Sebastian drew in a quick breath. “Poisoned?”

“I think so. We’ve no test to detect it after death, but I suspect cyanide. Her skin was very pink, if you’ll remember. There is sometimes a lingering bitter-almond scent, but not after so many hours. It acts very quickly—in five or ten minutes with a sufficient dose. The death it produces is quite painful. And very messy.”

“You mean it induces vomiting?”

“Yes. Among other things.”

“But there was no trace of any of that.”

“That’s because after she died, her body was bathed and then redressed—in someone else’s gown.”

Sebastian shook his head, not understanding. “How do you know it wasn’t her gown?”

“That’s easy. It was too small.” Laying aside his stick, Gibson rose with a lurch to disappear into the small stone building. He reappeared again a moment later with the gown in his hands. “Guinevere Anglessey was an unusually tall woman—five-foot-eight at least.” He shook out the folds of green satin and held it up. “This dress was made for a slightly smaller woman—still tall, but probably no more than five-foot-five or -six and less buxom. That’s why the tapes were undone and the sleeves shoved down on her shoulders. It simply didn’t fit.”

Sebastian reached to take the evening gown into his hands. “And her undergarments?”

“There weren’t any.”

Sebastian looked up at his friend.
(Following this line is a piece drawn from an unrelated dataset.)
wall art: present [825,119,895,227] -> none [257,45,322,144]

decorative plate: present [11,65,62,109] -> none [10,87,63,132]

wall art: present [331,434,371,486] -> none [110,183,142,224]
It wasn’t unknown for courtesans—or even ladies such as the scandalous Caroline Lamb—to dispense with the light stays and thin chemise typically worn beneath their filmy gowns. But Lady Anglessey was not of that set.

“When you saw the body Wednesday night,” said Gibson, “was it barefoot?”

“Yes. Why?”

“Did you notice any evening slippers nearby on the floor? Perhaps pushed beneath the settee?”
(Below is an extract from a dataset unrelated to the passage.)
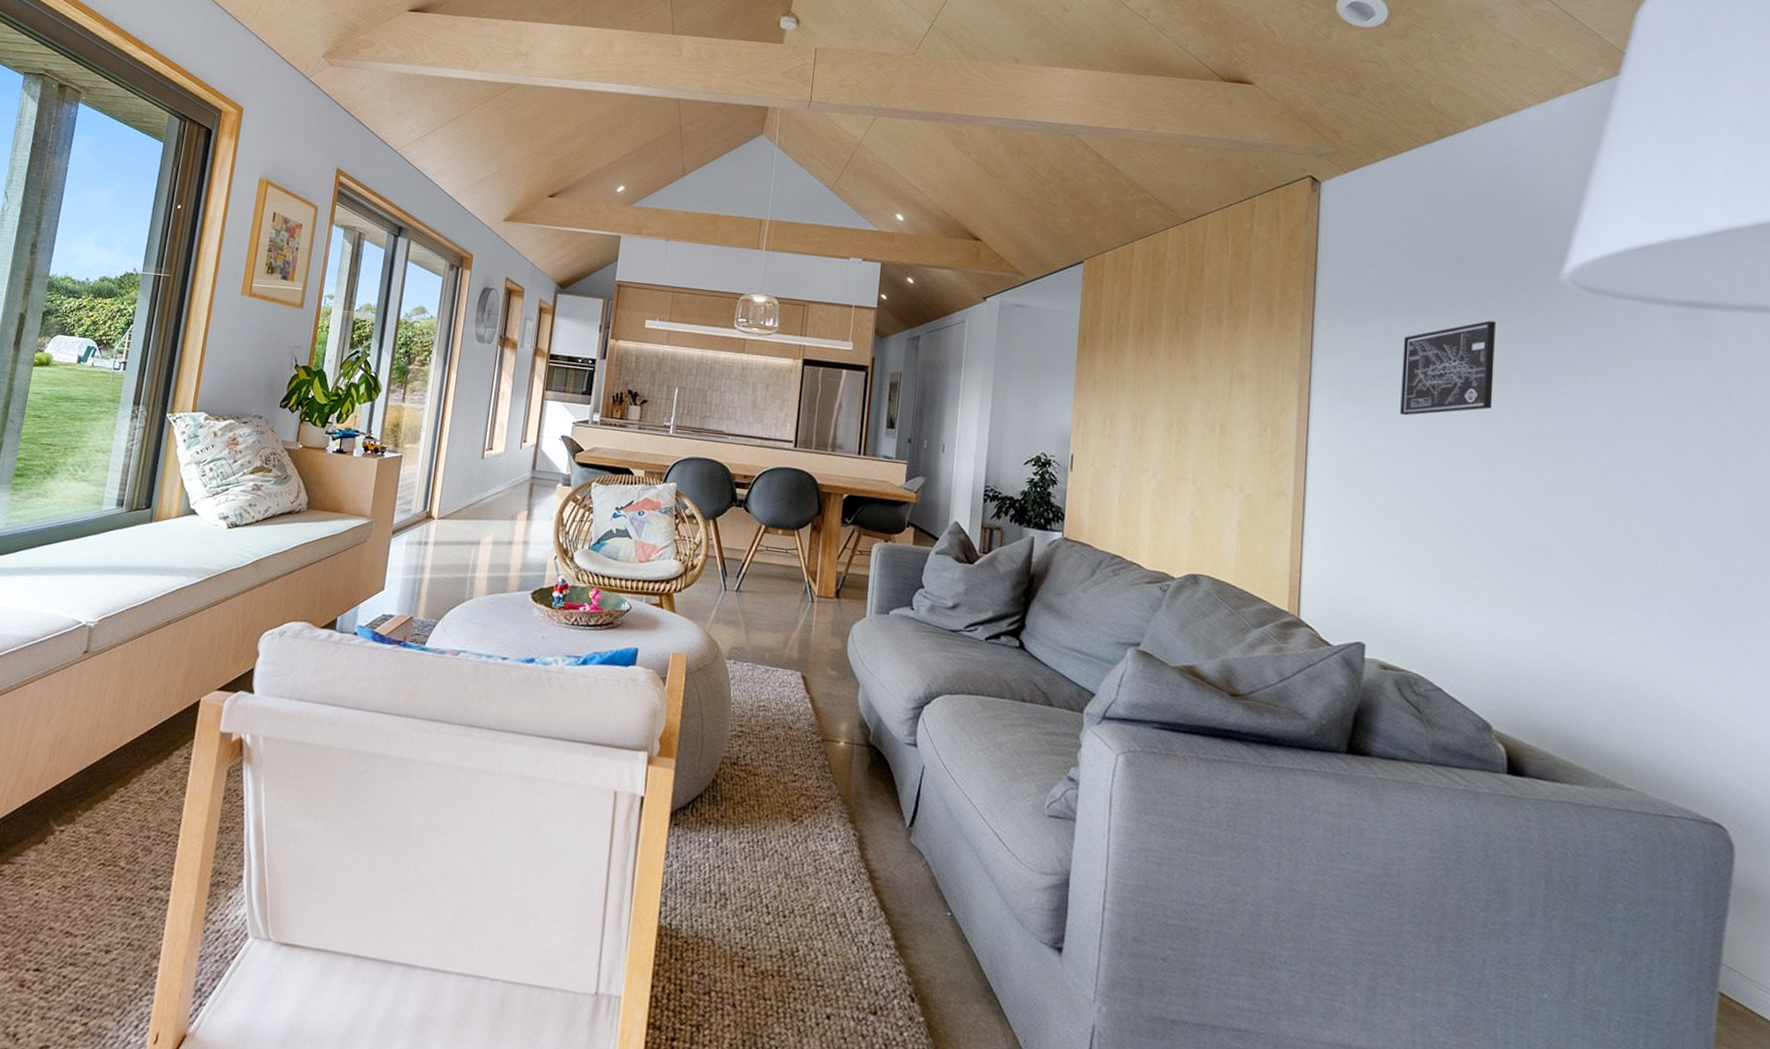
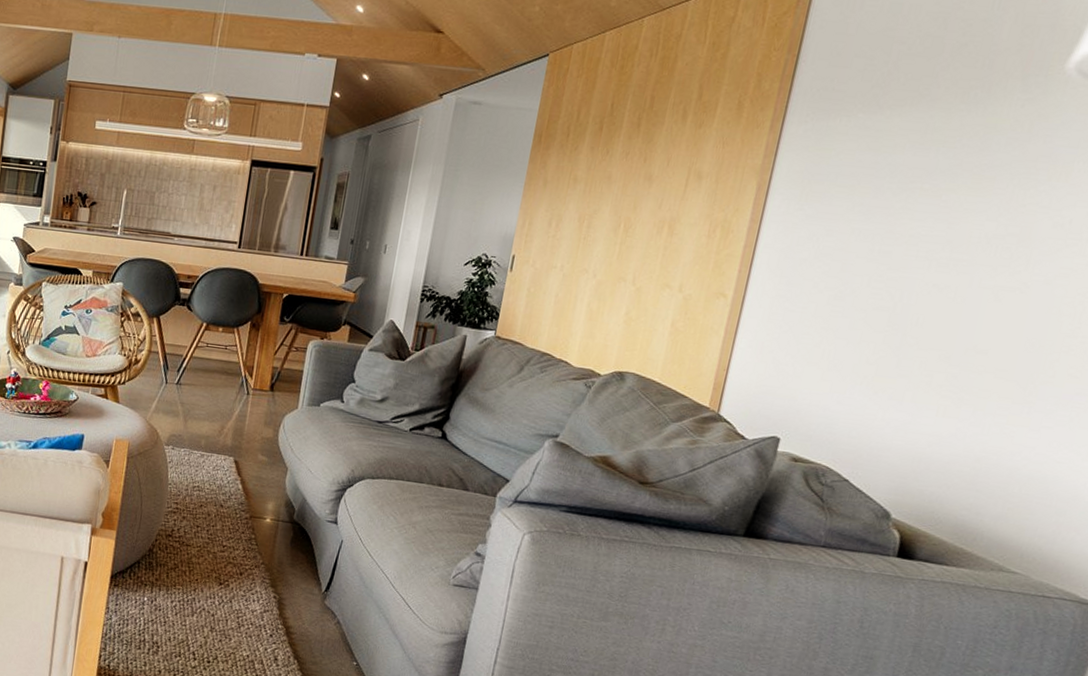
wall art: present [1400,320,1497,416] -> none [859,114,984,216]

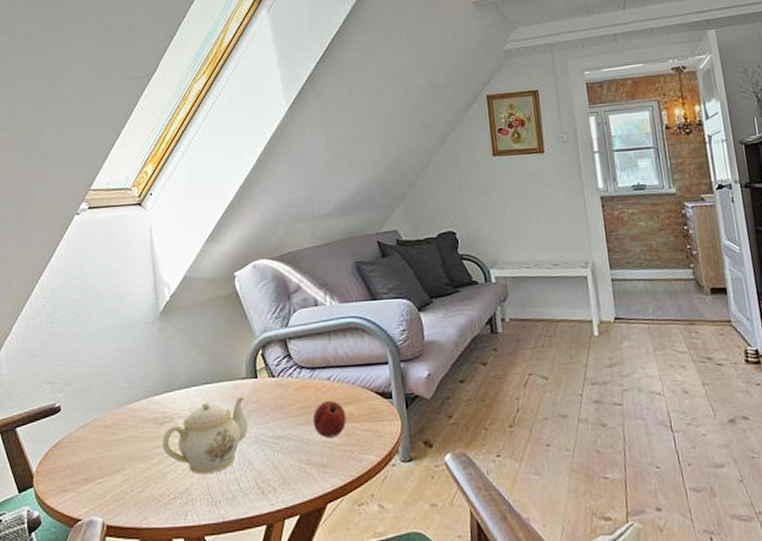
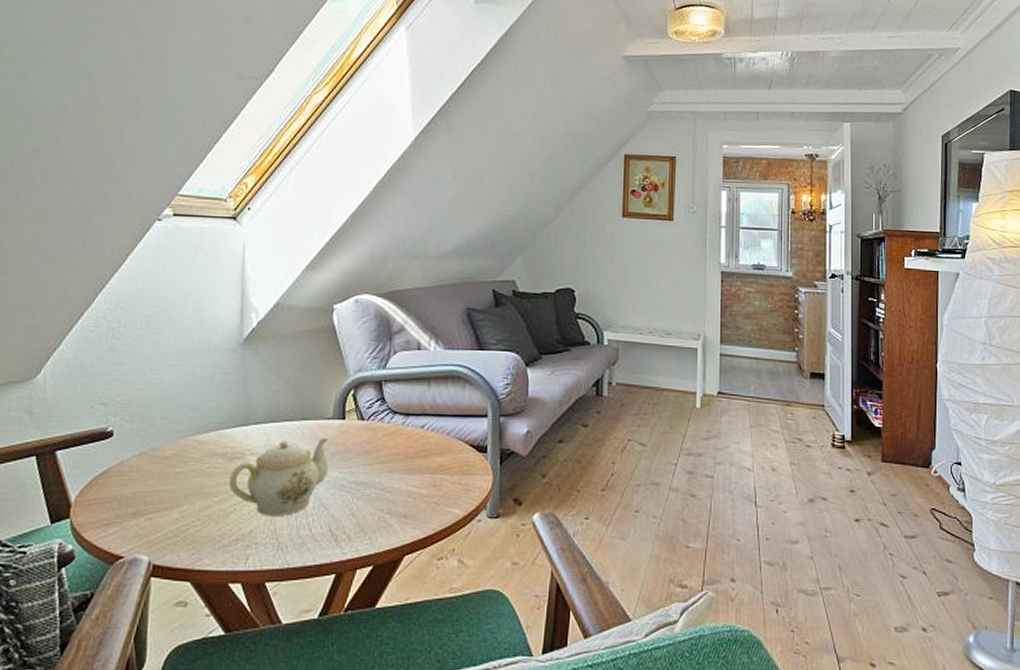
apple: present [312,401,346,438] -> none [399,450,436,488]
Sebastian thought about it a moment, then shook his head. “No. But I didn’t look for them.”

Gibson nodded, his lips pressed into a thoughtful line. “I did. There weren’t any in the room. No shoes. No stockings.”
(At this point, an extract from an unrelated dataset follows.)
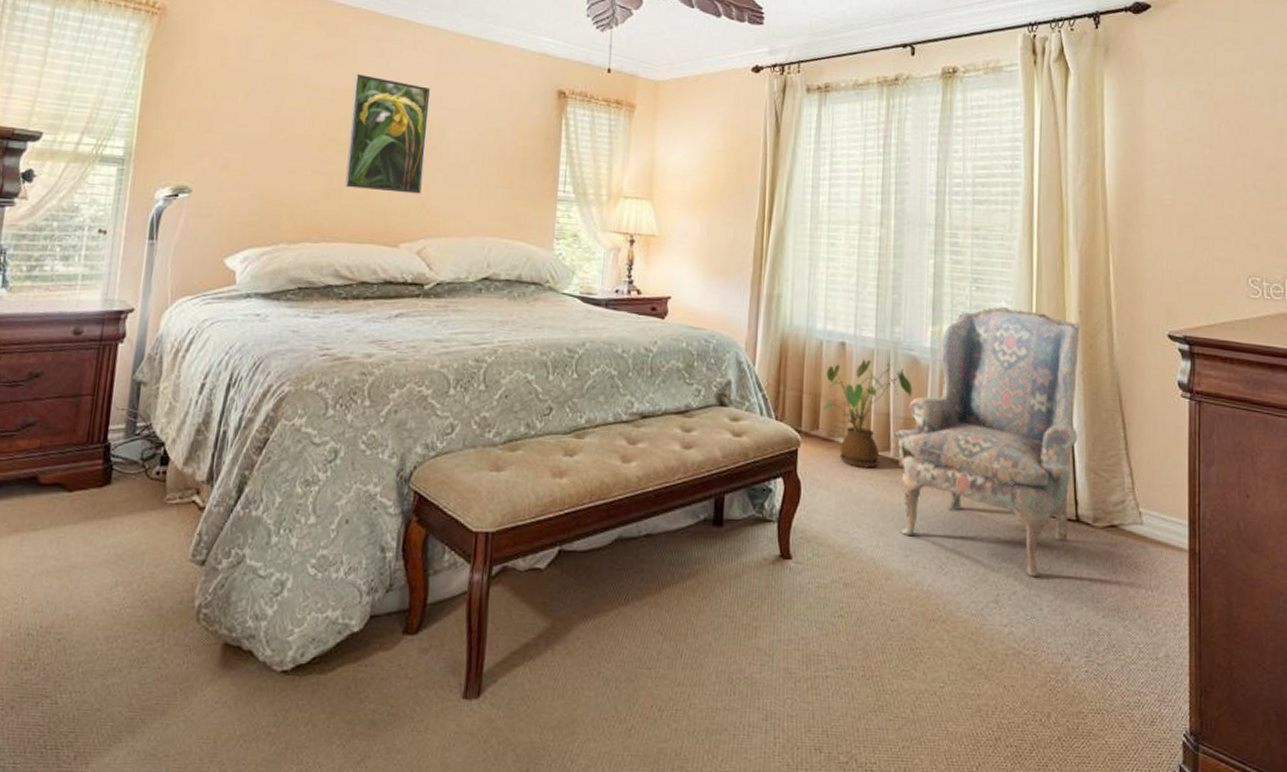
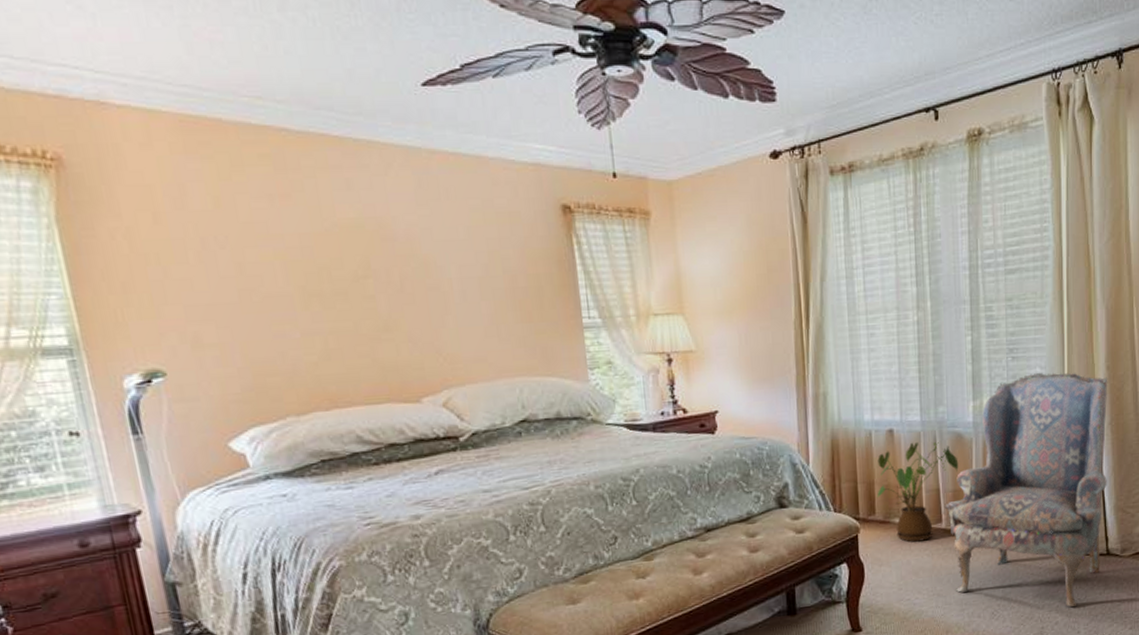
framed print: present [345,74,431,194] -> none [322,213,433,346]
“So what are you saying? Someone poisoned Guinevere with cyanide, waited until she’d succumbed to her death throes, and then bathed her body and dressed it in a green silk evening gown that belonged to someone else?”

“It would seem that way, yes. And they either failed to bring along the necessary undergarments and stockings and slippers, or the ones they brought were too hopelessly small to use.”

“Which would seem to argue either that the murderer was unfamiliar with the size of his victim, or that he failed to think through what he needed.”

Paul Gibson made a face. “I’m not sure which I find the most gruesome. Is it possible that poor woman was killed simply to provide her murderer with a body to be used to embarrass the Regent?”

Sebastian hesitated. “I must admit I find it difficult to credit. Yet I suppose it is possible.”

“But…why? Why kill the wife of a Marquis? Why not simply take some common woman off the streets?”

“Which do you think would cause the greater scandal?”

“There is that, of course.”

Sebastian slid the fine satin of the dress between his gloved fingers. “What I don’t understand is how the devil did our killer manage to get the body into the Pavilion that night?”

“Aye. That’s the rub, isn’t it?”

From the narrow street outside came the lilting cry of a costermonger, Ripe cher-ries! Buy my ripe cher-ries. Sebastian folded the green satin gown into a small package to take away with him. “What have you done with the dagger that was in her back?” he asked.

Gibson went to crouch beside his iron pot. “I don’t have it.”

Sebastian swung around. “What?”

The surgeon looked up, his eyes narrowing against the smoke. “By the time I had made arrangements for the transportation of the body and came back to collect it, the dagger was gone.”